They’re still raving about bishop who tried trans-Atlantic spiritual union at royal wedding

RASHMEE ROSHAN LALL May 26, 2018

Reverend Michael Curry from Chicago

They’re still at it.  The British media. Even some of the crustier establishment types. It was a week ago today that the Most Rev. Michael Curry, Chicago-born bishop of the Episcopal Church, thundered, dreamed and inspired at the royal wedding. And they’re still talking about it.

Perhaps that’s not wholly surprising. Rev Curry made one long to have preachers (of any faith) with passion – a passion for good things,  wholesome ideas and for prescriptions that make the world a better place.

This is why a week on, people are still asking did you thrill to Rev Michael Curry at the #Royal wedding?

To which my answer is: Me Too. Except that he did go on a tad too long.

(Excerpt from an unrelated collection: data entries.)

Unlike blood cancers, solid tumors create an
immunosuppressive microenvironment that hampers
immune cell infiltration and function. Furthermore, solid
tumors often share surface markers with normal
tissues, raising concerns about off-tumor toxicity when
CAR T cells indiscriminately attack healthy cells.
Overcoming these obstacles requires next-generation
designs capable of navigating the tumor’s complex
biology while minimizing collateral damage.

In retrospect, everyone recognises that the Bishop struck a startling note at the wedding on Saturday, May 19. It was a very American note – egalitarian, free-spirited and unafraid. It was also obvious that he represented a clash of cultures and one that may not easily settle into harmony.

There the black American clergyman stood, trying to defrost British aristocracy’s habitual sang froid. He quoted Martin Luther King Jr., recommended making “the old world new” with the power of love and extolled the revolution that is fire. He didn’t read from a script and he didn’t hide his passion.

There they sat in church, the British royal family and assorted lords and ladies, stiffening the upper lip, “pale and stately”, as British novelist Diana James has written.

Rev Curry shook things up.

It was what he would have expected to do. Back in 2016, he told The New York Times about moving the racial goal posts. “When I was in seminary,” he said, “the expectation at the time was that if you were a black priest or seminarian, you were going to be serving in black churches. There was a black church world and a white church world. That was the given-ness of racism, not that anybody said anything.”

Barely two years on, he seemed to be trying to unite the trans-Atlantic “church world”.

The Bishop from America was simply inspirational leading to this confession from former Labour Party leader Ed Miliband, an atheist. He said that if he listened to Rev Curry long enough, even he might be tempted to believe.

But then Rev Curry spoilt it a bit by going on too long.

It was a reminder that even a man of god is just as human as anyone else.

Even so, a week on, they’re still raving about Rev Curry.